The most radical aspect of this vision is the decentralization of the "Scoreboard." In the legacy web, "View Counts" and "Likes" were the leverage used by platforms to manipulate attention. By moving to a Publisher-Led Aggregation model, we return the power of the metric to the creator. When a user views a post, they generate a signed cryptographic receipt. These receipts flow through the network like water, eventually finding their way back to the publisher's node. The publisher's node—and only the publisher's node—has the authority to "squash" these thousands of receipts into a verified total count. This total count is then broadcast back to the swarm. This creates a "strictly public" metric: anyone who doubts the number can request the raw receipts and verify the signatures themselves.

Finally, we address the reality of human behavior. Users are not always online, and mobile devices have limited batteries. Our vision incorporates High-Availability (HA) Community Vaults. These are not "brokers"; they are specialized, always-on Willow nodes that act as buffers for the swarm. They provide the "persistence" that users have come to expect from the cloud, but they do so as passive participants.
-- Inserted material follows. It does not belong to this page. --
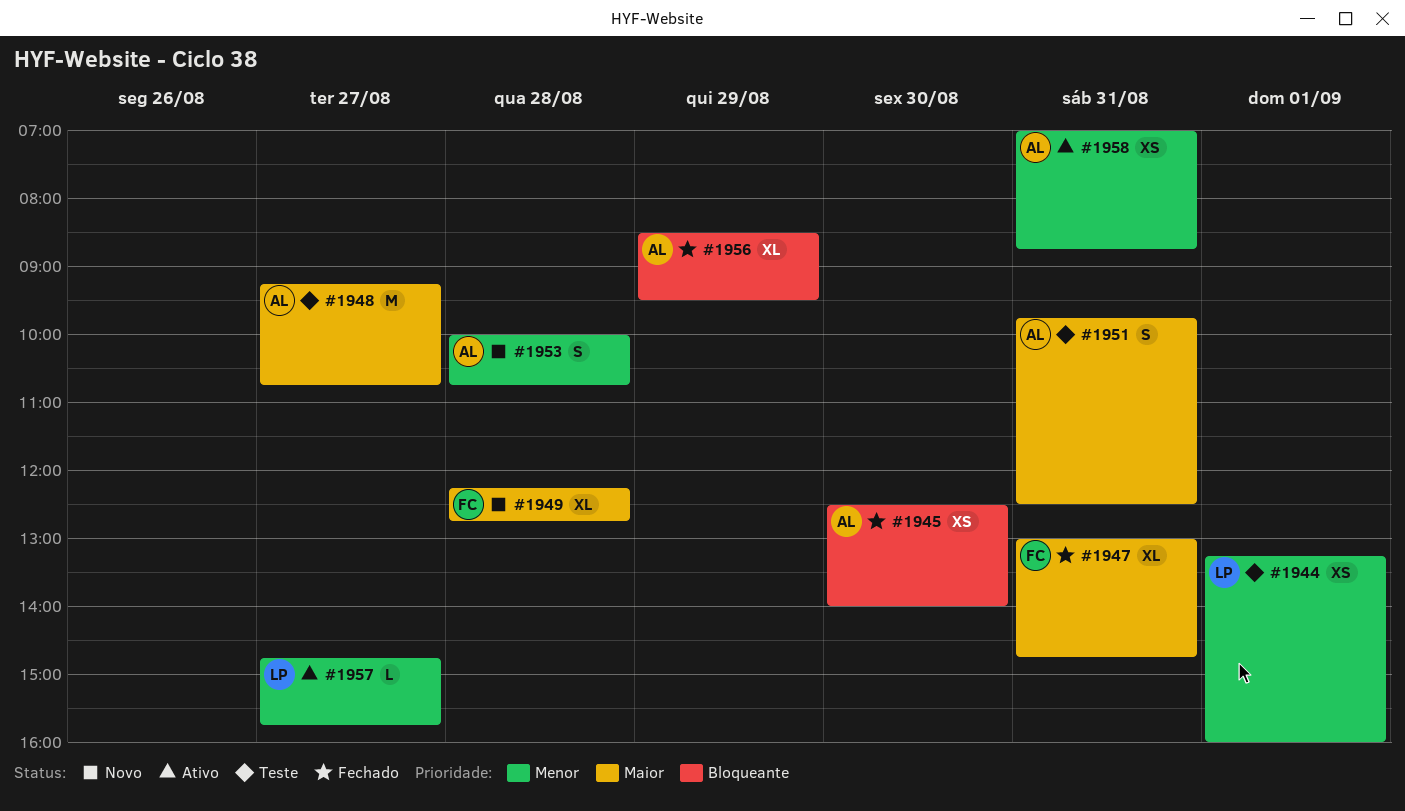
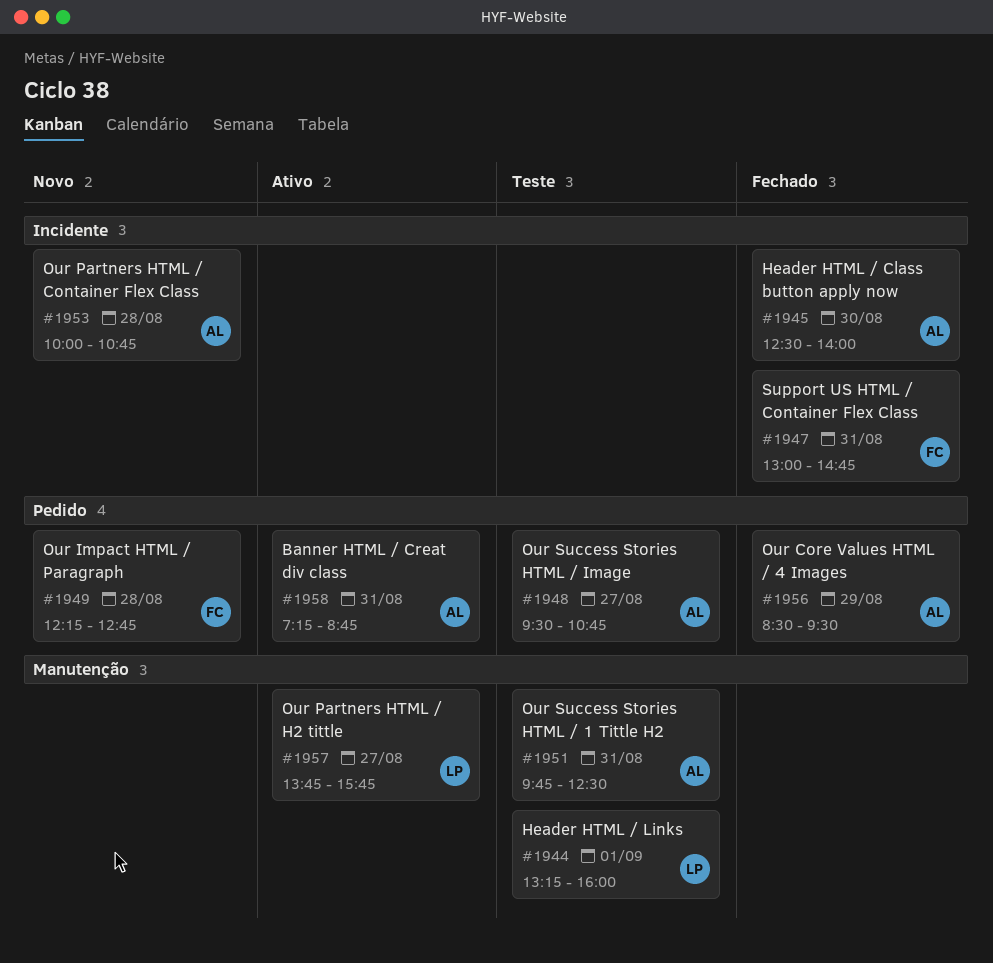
#1948, begins: 09:15 -> 09:30
#1957, begins: 14:45 -> 13:45
#1958, begins: 07:00 -> 07:15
They are the high-speed mirrors of the network, ensuring that content is available 24/7 even when the original publisher is asleep. This is federation without the "silos" of ActivityPub; it is a unified network where your identity belongs to you, and the infrastructure exists solely to serve your reach.

Technical Specification

1. Networking & Transport (The Iroh Stack)

  • Protocol: QUIC (RFC 9000).
  • NAT Traversal: Integration of iroh-net for STUN/DERP. Nodes MUST maintain a persistent NodeID derived from a public key.
  • Relay Logic: Use of stateless DERP servers. Relay servers MUST NOT store Willow data or payloads.
  • Discovery: Multi-modal discovery via mDNS (local), DHT (global), and Iroh Relay handshakes.

2. Data Layer (The Willow Specification)

  • Version: Willow'25.
  • Namespacing: Each user operates within a unique NamespaceID.
  • Sync Logic: WGPS (Willow General Purpose Sync).
  • Aggregation Path:
    • Raw Subspace: [Namespace]/posts/[PostID]/metrics/raw/[ViewerID]
    • Total Subspace: [Namespace]/posts/[PostID]/metrics/total (Restricted to Publisher Signature).

3. Permission System (Meadowcap)

  • Delegation: Capability-based tokens allowing HA nodes to "Store" and "Re-transmit" specific ranges.
  • Verification: All nodes MUST verify the Signature and Prefix of an entry before committing to local storage (iroh-blobs).

4. Aggregation & Metrics (Option B: Pure P2P)

  • View Receipt: A signed, timestamped Willow entry with a null payload, located in the post's metrics path.
  • Squashing Algorithm:
    1. The Publisher Node collects all entries in .../metrics/raw/*.
    2. The node validates unique ViewerIDs to prevent double-counting.
    3. A new entry is written to .../metrics/total containing the integer count and a Merkle Root of the ViewerIDs processed.
    4. The Total entry is given a higher SequenceNumber to supersede previous counts during reconciliation.

5. Client Implementation (Tauri + Rust/JS)

  • Backend (Rust):
    • Initialize iroh-willow daemon instance.
    • Manage master encrypted blob storage optimized for WGPS.
    • Expose IPC commands for IngestEntry, QueryRange, and GetNodeStatus.
  • Frontend (TypeScript):
    • Utilize @earthstar/willow-js for document modeling.
    • Manage materialized view and local UI state in IndexedDB (caching only necessary UI data/indexes, not raw blobs).
    • Sync UI state with the Rust backend via the Tauri event bus.